Après I love Dick de Chris Kraus, Jewish Cock de Katharina Volckmer : rien à voir entre les deux livres, sans doute, sinon la manière dont le sexe concentre une époque, dans ses espoirs fous comme dans ses failles, dont le sexe articule trajectoire singulière et Histoire collective. Le premier roman de Katharina Volckmer détonne par son insolence, sa liberté radicale, sa puissance. Dans un récit court — le monologue d’une jeune femme jambes écartées face au docteur Seligman —, l’autrice explore la question des corps et des genres, la culpabilité allemande, les liens de l’héritage et de l’identité. Si son texte rappelle Thomas Bernhard ou Woody Allen, Philip Roth ou Kafka, c’est bien une voix singulière qui fait irruption ici et ne laisse aucun répit à son lecteur.

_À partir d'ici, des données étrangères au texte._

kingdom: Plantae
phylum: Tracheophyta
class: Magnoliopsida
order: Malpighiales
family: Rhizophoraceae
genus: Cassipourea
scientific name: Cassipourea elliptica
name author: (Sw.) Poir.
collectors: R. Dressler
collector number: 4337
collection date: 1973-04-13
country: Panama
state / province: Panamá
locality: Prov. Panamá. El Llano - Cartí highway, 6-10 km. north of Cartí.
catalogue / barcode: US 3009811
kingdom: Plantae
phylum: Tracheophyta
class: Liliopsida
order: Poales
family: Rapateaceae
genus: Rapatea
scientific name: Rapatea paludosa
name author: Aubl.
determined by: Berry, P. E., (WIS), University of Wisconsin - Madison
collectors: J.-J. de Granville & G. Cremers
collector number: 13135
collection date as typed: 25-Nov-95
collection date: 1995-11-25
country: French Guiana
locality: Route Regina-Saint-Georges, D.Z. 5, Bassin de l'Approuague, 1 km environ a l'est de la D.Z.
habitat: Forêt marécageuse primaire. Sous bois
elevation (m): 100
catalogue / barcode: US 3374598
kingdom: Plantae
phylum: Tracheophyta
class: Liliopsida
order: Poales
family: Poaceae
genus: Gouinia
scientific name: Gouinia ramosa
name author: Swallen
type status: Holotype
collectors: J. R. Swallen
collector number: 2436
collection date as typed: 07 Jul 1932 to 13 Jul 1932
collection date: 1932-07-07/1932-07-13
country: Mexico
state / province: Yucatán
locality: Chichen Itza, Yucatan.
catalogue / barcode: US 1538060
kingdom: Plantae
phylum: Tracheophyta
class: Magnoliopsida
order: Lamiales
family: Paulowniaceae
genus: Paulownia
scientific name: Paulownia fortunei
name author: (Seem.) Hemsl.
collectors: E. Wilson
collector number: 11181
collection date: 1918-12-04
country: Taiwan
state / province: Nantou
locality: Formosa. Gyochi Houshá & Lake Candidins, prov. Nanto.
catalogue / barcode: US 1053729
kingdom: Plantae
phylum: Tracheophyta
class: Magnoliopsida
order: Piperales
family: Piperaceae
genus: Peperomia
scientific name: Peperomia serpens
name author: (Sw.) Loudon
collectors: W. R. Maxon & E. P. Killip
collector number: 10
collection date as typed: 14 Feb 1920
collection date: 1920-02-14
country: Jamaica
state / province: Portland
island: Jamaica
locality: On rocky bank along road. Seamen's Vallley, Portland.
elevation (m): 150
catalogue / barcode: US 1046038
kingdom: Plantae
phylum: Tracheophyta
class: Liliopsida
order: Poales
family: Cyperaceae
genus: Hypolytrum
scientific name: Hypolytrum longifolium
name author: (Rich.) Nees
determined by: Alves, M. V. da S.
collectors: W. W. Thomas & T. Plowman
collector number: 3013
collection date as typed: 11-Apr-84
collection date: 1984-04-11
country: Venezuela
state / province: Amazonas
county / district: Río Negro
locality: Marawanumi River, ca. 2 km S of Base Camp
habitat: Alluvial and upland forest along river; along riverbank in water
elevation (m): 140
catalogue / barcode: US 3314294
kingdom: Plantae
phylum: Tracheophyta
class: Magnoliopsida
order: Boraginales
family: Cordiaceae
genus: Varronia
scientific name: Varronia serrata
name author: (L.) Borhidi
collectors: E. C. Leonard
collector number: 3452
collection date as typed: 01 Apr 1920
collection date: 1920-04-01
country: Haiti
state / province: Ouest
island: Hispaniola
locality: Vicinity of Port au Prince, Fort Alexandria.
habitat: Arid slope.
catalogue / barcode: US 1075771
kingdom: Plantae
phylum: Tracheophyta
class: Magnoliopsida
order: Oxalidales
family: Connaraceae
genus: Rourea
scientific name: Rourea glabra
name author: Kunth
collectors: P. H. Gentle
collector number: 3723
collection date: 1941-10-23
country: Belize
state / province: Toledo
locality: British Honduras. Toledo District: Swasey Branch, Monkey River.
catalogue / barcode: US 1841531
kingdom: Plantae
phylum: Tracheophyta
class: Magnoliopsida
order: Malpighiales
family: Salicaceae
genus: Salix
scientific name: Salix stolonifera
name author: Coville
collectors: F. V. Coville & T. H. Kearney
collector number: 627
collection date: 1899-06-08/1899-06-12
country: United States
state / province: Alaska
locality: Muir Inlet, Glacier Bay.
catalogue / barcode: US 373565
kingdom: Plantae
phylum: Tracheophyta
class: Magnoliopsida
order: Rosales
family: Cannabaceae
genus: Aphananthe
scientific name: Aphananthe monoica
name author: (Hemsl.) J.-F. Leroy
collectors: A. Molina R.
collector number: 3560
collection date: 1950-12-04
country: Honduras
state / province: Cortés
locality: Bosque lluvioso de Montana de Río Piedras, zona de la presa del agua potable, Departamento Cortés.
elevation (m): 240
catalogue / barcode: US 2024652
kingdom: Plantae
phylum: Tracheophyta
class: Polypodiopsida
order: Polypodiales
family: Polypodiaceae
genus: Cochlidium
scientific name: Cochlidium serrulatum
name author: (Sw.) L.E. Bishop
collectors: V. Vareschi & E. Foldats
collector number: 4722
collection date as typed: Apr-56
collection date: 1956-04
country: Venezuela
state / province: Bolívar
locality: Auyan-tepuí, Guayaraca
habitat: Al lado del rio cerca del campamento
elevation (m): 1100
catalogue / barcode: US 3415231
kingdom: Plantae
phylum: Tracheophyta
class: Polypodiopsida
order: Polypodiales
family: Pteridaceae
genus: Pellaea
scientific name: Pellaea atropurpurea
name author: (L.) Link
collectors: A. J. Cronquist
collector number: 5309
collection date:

L’image ne quittera plus tout lecteur entré dans cet inclassable premier roman : une jeune femme monologue alors que son médecin s’affaire entre entre ses jambes écartées, pour une opération dont il est impossible de préciser ici la nature, tant son lent dévoilement entre dans le plaisir du texte — et, relisant Jewish Cock, on comprend que tout est pourtant énoncé dès les premières lignes. Une trentenaire soliloque, portée par sa rage, elle confie ses fantasmes, ses colères, ses souvenirs, ses obsessions, dans un stream of consciousness qui compose un dé-lire plus qu’un délire : elle raconte son enfance, ses amours, une vie d’exil à son pays comme à elle-même. Née en Allemagne, installée à Londres, elle a quitté sa langue maternelle et son pays comme on fuit des démons, pour finalement mieux les affronter. Elle parle de son psy qu’elle adore choquer en lui racontant ses fantasmes nazis, de M. Shimada qui crée des sex-toys, de K, un peintre marié et obsédé par le deuil qu’elle a rencontré dans des toilettes publiques.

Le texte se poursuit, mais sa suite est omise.